When is the 4th amendment implicated?

| Sep 27, 2011 | Criminal Defense |

In a recent criminal defense case the interaction between an officer and the Defendant was a mere “encounter” rather than an investigative detention in Hughes v. State because the officer activated the squad car’s white overhead lights rather than the red and blue lights.  Also, the position of the car relative to the defendant’s vehicle did not entirely prevent the defendant from leaving. 

The officer observed the suspect’s car in a parking lot of a park that was legally parked with the headlights on.  As the officer approached, the headlights of the criminal defendant’s vehicle turned off.  The officer parked his marked police jeep at an angle to the defendant’s car and turned on the bright overhead white lights.  The officer then illuminated the front of the defendant’s vehicle with his spotlight.  He testified that he did no observe any illegal activity, but that the park area has a high incidence of drug and prostitution activity.  The lights activated by the police officer in this case were not his overhead emergency lights which flash red and blue, but rather the overhead white safety or “take-down” lights.  

The court believed that distinction to be extremely important.  Under some circumstances, overhead lights that are “take-down” lights could be sufficient along with other circumstances to indicate a sufficient demonstration of authority.

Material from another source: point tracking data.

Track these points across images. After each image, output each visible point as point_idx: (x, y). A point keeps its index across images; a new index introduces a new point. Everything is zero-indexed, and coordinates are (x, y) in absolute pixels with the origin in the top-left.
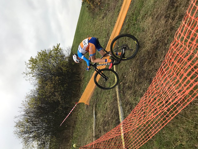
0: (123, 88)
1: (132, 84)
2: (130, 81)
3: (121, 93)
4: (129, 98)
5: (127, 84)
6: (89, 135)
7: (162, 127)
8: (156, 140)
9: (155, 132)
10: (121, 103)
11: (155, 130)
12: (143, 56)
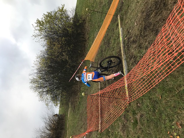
0: (128, 43)
1: (136, 38)
2: (135, 35)
3: (125, 48)
4: (134, 51)
5: (131, 38)
6: (95, 88)
7: (166, 75)
8: (159, 88)
9: (159, 81)
10: (125, 57)
11: (159, 79)
12: (150, 8)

If an investigative detention occurs, then the fourth amendment protection against warrantless searches and seizures is implicated.  However, where there is merely a police encounter, there is no protection for a citizen who is ultimately accused of committing a crime.  There are many different levels of police encounters, from just a casual crossing of the paths with a citizen to restricting their ability to leave freely by making an arrest.